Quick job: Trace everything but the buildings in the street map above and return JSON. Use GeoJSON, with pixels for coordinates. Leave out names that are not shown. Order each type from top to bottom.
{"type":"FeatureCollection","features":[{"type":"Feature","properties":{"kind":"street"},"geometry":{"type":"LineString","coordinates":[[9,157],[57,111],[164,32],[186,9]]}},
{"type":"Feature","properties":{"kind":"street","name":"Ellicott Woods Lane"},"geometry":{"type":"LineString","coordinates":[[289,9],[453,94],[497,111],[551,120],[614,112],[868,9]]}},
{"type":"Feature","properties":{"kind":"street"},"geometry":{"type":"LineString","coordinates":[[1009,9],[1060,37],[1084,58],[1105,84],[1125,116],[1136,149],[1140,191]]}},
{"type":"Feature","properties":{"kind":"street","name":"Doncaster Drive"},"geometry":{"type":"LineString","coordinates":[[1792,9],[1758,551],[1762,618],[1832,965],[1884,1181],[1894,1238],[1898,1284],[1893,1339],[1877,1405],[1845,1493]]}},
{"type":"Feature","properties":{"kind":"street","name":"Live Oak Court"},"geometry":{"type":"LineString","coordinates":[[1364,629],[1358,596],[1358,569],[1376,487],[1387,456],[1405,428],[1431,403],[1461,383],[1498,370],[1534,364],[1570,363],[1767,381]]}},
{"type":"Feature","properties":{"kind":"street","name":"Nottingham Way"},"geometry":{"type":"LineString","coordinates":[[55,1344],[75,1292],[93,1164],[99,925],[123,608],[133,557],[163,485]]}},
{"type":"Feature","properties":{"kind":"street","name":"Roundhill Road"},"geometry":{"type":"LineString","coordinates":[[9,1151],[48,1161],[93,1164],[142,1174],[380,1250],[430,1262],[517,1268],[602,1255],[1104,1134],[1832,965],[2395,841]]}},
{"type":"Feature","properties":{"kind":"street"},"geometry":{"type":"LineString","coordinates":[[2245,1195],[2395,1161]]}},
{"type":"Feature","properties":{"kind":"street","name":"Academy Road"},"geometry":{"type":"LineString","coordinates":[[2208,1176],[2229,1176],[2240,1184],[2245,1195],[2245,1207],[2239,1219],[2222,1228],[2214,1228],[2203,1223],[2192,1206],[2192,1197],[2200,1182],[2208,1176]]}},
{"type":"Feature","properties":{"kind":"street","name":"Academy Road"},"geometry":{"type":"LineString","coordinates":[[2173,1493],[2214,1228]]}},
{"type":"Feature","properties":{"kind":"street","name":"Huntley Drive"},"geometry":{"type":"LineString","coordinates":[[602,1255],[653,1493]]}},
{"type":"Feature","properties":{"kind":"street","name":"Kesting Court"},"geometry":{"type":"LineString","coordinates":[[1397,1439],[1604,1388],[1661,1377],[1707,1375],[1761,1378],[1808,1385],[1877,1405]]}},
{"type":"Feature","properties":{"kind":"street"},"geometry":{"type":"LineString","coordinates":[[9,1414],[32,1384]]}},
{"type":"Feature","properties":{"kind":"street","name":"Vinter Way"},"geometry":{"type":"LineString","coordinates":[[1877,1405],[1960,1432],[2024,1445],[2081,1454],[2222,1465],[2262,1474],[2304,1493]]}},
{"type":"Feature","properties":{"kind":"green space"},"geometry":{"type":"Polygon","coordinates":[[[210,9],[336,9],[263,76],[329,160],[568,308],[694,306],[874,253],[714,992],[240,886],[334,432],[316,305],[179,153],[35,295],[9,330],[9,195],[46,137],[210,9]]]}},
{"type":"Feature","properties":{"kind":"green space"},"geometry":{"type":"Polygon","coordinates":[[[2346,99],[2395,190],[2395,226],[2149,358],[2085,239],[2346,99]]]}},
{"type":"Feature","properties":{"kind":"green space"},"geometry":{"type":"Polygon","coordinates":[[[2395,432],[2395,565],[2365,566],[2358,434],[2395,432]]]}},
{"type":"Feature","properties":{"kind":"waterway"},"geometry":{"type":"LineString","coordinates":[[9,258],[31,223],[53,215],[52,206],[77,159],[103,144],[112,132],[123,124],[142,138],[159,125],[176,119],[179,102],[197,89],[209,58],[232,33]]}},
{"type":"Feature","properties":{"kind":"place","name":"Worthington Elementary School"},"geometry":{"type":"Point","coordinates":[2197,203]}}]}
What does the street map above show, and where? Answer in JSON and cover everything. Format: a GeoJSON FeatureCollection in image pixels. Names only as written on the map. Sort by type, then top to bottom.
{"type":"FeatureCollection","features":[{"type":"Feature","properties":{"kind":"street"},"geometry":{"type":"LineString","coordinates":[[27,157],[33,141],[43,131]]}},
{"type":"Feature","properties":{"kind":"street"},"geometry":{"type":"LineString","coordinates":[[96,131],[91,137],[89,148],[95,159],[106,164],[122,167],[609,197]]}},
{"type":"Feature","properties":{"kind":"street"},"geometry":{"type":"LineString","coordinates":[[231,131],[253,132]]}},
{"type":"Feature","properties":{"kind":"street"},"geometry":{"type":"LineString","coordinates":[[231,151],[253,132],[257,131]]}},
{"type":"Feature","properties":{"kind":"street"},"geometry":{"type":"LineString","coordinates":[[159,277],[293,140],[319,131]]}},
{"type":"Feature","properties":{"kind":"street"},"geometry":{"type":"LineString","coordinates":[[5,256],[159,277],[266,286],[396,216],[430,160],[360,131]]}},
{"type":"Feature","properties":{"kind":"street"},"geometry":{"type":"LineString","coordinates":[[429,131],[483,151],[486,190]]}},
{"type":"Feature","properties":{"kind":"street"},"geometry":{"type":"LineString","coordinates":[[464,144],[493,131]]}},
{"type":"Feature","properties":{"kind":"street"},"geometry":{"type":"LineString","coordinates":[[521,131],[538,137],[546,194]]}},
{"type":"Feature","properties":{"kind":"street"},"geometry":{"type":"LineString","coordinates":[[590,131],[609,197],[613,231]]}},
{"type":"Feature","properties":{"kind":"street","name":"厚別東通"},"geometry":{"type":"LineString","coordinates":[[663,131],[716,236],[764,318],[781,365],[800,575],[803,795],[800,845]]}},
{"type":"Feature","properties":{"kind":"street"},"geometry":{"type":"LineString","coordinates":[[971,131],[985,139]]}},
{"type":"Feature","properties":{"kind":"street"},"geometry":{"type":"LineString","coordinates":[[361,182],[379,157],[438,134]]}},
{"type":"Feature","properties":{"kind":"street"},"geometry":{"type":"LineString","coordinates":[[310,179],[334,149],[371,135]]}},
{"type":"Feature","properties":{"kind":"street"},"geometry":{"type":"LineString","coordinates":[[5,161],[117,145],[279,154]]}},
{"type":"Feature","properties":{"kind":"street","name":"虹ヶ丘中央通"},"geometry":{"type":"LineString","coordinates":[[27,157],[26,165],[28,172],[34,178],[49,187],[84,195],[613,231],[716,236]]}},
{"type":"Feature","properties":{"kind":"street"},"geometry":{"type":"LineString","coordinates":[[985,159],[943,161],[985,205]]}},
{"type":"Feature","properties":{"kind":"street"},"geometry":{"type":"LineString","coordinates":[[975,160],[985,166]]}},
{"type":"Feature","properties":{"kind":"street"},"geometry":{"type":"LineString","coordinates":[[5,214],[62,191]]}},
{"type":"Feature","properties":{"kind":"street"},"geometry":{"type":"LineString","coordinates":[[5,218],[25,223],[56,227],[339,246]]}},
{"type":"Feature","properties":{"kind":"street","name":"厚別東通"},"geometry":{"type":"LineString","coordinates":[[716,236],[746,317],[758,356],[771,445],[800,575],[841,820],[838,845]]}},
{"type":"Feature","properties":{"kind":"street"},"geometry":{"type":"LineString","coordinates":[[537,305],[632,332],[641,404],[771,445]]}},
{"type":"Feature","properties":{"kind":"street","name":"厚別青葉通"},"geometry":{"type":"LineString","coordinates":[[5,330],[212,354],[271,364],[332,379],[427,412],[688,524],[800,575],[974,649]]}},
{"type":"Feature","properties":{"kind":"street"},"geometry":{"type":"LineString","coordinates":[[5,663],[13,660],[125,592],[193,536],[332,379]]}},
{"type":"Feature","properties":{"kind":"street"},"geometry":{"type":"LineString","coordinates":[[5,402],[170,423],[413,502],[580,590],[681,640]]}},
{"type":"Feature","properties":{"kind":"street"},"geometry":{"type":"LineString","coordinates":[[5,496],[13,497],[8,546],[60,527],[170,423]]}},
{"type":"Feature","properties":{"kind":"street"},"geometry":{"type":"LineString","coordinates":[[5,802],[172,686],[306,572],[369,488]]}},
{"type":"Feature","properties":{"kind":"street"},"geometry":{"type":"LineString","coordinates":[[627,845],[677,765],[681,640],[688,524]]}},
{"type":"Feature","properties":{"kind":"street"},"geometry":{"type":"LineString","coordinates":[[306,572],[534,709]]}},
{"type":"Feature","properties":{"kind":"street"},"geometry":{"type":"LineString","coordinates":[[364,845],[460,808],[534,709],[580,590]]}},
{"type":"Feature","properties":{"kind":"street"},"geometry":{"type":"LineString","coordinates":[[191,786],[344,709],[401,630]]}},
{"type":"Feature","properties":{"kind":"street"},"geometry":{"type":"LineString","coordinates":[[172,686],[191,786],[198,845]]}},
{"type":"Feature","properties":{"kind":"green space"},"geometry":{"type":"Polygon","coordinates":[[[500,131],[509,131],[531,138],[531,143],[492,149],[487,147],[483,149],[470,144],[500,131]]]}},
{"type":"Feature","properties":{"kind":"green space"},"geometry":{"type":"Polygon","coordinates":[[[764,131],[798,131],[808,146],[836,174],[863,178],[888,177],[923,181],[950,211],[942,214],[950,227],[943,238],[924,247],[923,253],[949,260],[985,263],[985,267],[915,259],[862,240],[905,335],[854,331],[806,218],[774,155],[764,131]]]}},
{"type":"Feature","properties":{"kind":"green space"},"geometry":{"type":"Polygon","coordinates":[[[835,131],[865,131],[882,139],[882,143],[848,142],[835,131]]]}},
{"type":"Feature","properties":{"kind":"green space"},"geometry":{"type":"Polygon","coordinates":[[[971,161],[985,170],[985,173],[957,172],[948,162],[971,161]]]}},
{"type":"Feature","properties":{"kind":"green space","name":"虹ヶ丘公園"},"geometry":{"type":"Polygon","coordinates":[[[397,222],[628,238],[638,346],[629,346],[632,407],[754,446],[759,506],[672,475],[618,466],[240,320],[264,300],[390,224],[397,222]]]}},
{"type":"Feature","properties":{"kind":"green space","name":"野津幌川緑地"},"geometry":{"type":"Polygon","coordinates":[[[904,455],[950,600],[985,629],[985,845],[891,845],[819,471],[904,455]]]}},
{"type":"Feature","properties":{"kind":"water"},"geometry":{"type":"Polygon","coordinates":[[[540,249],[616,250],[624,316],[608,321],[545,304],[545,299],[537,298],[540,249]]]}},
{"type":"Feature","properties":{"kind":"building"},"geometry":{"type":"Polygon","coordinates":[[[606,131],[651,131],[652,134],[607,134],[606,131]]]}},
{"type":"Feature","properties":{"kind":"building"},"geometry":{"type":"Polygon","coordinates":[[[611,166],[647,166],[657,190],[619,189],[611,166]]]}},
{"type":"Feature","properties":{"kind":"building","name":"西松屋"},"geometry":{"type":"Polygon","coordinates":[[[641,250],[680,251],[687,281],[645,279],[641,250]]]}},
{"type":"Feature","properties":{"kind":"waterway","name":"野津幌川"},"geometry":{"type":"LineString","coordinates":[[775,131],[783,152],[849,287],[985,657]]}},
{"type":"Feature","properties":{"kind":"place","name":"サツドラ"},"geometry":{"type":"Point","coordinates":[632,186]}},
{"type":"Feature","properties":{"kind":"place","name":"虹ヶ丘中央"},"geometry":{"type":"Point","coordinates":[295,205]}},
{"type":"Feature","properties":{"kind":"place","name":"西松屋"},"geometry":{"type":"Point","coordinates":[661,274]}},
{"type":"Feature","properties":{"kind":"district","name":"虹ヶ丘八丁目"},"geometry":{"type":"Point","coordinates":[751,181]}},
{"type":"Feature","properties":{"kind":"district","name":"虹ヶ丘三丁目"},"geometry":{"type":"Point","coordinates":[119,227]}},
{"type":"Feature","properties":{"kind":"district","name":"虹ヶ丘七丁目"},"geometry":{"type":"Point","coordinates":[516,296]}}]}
□ □ □ □
▸ **Work to complete**
Within the records above, how many lines include the word "everything"? State the number by itself.

▸ **Completed exercise**
2